| TEXT UNDER STUDY |
········

So far, all such meetings used to be held in gurdwaras, mostly at the Teja Singh Samudari hall in Amritsar.  In fact, several such political conventions were held in the presence of Guru Granth Sahib. But Badal, who took over reigns of the party last year, gave a corporate touch to the meets by hiring over  150 rooms, each costing between Rs15,000 and Rs20,000 per day.

A party spokesperson said Akali Dal members, who attended the meet, footed the bills. Grapevine has it that the convention ended on the second day as many of the participants found staying in a five-star hotel a bit to costly. Instead of the scheduled five sessions, only two were held.

The deliberation centered around issues such as special economic packages in agriculture and industrial sectors which the party had been demanding from the Centre for long. The contentious issue of doing away with subsidies  to farmers and backward classes was deliberately not discussed even as finance minister Manpreet Badal suggested a day earlier that subsidies should be stopped to help the state economy improve.

Manpreet, according to party sources, was assured he would be allowed to raise the matter on a different occasion. Punjab offers subsidies worth Rs23,000 crore annually, which has been considered a drag on the state economy for quite some time now.

The Akali leaders, however, served a stern warning  to the Centre for taking a unilateral decision to divest the Punjab governor of the responsibility of being the union territory administrator of Chandigarh. The Centre reportedly decided last week that the governor would no more hold the additional charge of the UT administrator, a responsibility given in the mid-eighties when militancy was at its peak.

Describing it as “dangerous for the nation’s stability”,  Badal said Punjab would not take the decision lying down and his party would ask chief minister Parkash Singh Badal to take up the matter with prime minister Manmohan Singh and Union home minister P Chidambaram. “Chandigarh was built for Punjab and it will be prudent for the Centre not to take any decision regarding it without consulting Punjab,” Badal said.

Citing the principle of a parent state retaining the capital city, he said there was no rationale behind denying Punjab its legitimate right in this regard. “There has been a totally unjustified delay in transferring the city to Punjab due to the Centre’s apathy,” he said.

········

| THE DATA |
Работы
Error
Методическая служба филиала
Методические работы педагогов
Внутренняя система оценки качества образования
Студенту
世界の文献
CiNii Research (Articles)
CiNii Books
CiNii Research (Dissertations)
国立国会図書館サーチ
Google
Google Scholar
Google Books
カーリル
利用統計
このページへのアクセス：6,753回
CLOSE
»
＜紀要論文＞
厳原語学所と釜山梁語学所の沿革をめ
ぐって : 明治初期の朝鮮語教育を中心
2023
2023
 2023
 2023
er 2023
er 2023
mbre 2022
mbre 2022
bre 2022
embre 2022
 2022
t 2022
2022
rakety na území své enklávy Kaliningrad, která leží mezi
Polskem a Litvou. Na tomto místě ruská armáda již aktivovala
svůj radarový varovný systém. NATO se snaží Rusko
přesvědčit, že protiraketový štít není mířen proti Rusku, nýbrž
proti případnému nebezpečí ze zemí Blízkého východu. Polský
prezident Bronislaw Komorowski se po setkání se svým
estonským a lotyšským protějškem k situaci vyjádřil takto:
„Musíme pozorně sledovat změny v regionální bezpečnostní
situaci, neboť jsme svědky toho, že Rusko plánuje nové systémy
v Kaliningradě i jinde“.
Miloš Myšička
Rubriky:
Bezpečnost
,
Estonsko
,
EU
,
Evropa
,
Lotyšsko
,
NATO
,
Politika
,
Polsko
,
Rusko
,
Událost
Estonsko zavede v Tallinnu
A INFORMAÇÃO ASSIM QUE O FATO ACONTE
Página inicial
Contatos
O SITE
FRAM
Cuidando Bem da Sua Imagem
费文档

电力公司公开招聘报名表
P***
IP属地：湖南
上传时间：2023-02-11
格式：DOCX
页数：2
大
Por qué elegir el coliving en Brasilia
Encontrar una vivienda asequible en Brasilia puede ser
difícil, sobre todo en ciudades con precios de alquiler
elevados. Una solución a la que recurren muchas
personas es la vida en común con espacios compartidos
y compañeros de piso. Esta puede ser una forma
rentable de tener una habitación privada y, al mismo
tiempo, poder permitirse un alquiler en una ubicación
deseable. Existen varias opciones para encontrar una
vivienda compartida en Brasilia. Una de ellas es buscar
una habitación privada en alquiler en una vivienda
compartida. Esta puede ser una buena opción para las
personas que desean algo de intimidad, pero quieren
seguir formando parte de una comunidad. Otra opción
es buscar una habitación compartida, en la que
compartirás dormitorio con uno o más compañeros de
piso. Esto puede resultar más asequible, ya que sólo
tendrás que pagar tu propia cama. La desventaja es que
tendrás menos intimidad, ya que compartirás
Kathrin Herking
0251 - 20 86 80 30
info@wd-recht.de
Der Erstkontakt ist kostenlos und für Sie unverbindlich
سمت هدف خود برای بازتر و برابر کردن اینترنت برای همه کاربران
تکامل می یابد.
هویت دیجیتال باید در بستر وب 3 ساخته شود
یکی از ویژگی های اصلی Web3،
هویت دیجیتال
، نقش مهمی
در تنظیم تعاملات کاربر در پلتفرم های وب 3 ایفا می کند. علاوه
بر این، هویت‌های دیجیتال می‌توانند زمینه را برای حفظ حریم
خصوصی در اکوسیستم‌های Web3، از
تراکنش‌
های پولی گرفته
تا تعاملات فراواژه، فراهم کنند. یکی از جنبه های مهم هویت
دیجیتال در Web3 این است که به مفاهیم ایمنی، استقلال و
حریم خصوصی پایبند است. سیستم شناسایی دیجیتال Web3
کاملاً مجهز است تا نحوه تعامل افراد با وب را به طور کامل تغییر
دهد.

········

| PROBLEM STATEMENT |
Reproduce verbatim the passage of the Akali Dal convention article above lying between "So far, all" and "Rs20,000 per day.", inclusive.

| OUTPUT BELOW |
So far, all such meetings used to be held in gurdwaras, mostly at the Teja Singh Samudari hall in Amritsar.  In fact, several such political conventions were held in the presence of Guru Granth Sahib. But Badal, who took over reigns of the party last year, gave a corporate touch to the meets by hiring over  150 rooms, each costing between Rs15,000 and Rs20,000 per day.